Visualization of unstructured and heterogeneous data

unstructured

  • The complexity of data comes not only from the high-dimensional nature of the data, but also from the non-structurality and heterogeneity of the data.
  • Conventional relational databases process structured data with a well-defined structure that can be efficiently stored in two-dimensional database tables.
  • Unstructured data (text, time, logs, and so on) cannot be represented in this form.
  • Not only does unstructured data exist in abundance, but it has enormous value.



Heterogeneous data

  • Heterogeneous data refers to data with different structures or attributes in the same data set.
  • Heterogeneous data can be expressed by network structure.

  • The topology
    • The study of the properties of a geometric figure or space that remain unchanged after continuous changes in shape. It only considers the position of objects in relation to each other, regardless of their shape and size.

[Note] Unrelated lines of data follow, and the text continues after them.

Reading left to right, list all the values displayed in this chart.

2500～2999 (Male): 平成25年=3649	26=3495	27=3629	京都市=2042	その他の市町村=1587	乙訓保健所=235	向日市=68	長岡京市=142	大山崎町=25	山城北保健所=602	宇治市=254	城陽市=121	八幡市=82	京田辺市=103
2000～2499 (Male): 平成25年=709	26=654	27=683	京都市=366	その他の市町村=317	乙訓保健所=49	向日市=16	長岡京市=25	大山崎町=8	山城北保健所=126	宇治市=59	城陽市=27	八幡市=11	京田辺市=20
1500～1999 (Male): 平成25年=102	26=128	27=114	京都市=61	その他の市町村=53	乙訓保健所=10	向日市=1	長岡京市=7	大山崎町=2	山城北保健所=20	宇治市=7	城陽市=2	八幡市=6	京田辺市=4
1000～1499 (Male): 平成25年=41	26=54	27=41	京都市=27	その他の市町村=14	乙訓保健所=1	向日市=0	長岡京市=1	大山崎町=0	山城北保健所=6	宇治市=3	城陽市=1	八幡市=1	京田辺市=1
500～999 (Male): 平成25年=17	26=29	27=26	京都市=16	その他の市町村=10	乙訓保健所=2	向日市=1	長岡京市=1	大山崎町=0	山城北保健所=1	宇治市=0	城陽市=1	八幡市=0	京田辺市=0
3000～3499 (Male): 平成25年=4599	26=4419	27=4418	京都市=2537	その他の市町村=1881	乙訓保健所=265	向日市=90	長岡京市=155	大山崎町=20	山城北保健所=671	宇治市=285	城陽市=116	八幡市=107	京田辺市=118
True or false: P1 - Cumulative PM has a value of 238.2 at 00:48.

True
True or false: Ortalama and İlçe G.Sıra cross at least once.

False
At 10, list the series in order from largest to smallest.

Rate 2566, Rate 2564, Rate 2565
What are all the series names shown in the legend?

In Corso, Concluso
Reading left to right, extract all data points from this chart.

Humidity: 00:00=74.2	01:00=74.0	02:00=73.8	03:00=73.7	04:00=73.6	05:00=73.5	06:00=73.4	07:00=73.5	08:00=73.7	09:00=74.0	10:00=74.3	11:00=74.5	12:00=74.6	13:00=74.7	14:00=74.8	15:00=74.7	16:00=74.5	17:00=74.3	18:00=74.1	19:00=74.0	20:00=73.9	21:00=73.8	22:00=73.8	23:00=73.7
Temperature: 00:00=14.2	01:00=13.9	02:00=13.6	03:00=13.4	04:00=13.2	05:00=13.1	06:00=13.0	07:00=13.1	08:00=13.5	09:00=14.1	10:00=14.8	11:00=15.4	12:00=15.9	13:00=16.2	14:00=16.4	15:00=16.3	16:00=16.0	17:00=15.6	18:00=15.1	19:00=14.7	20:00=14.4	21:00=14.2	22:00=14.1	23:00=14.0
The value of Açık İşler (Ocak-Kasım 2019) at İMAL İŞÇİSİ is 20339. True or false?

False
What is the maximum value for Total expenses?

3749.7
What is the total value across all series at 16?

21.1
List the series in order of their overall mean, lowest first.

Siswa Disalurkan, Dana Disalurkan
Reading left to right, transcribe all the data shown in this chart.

Visualization of uncertainty

Statisticians have invented many visualization methods of uncertainty, such as error bar graph, box and whiskers graph, etc. In the field of visualization, uncertainty visualization is also listed as one of the ten core research problems of visualization, and many new uncertainty visualization methods are proposed, such as flow radar map, uncertainty visualization method based on visual element coding, etc.

Icon method

In error bars, the horizontal axis is usually used to represent data entities, while the vertical axis represents the statistical characteristics of each data entity. In most cases, the vertical axis consists of at least three values, including the mean, the lower limit error, and the upper limit error.





Arrows are used to represent the wind direction of each sampling point in the wind field, the length of the arrow represents the strength of the wind, and the width of the arrow indicates the variation range of the wind direction, namely the uncertainty of the wind direction. Thin arrows indicate less uncertainty, while thick ones indicate greater uncertainty.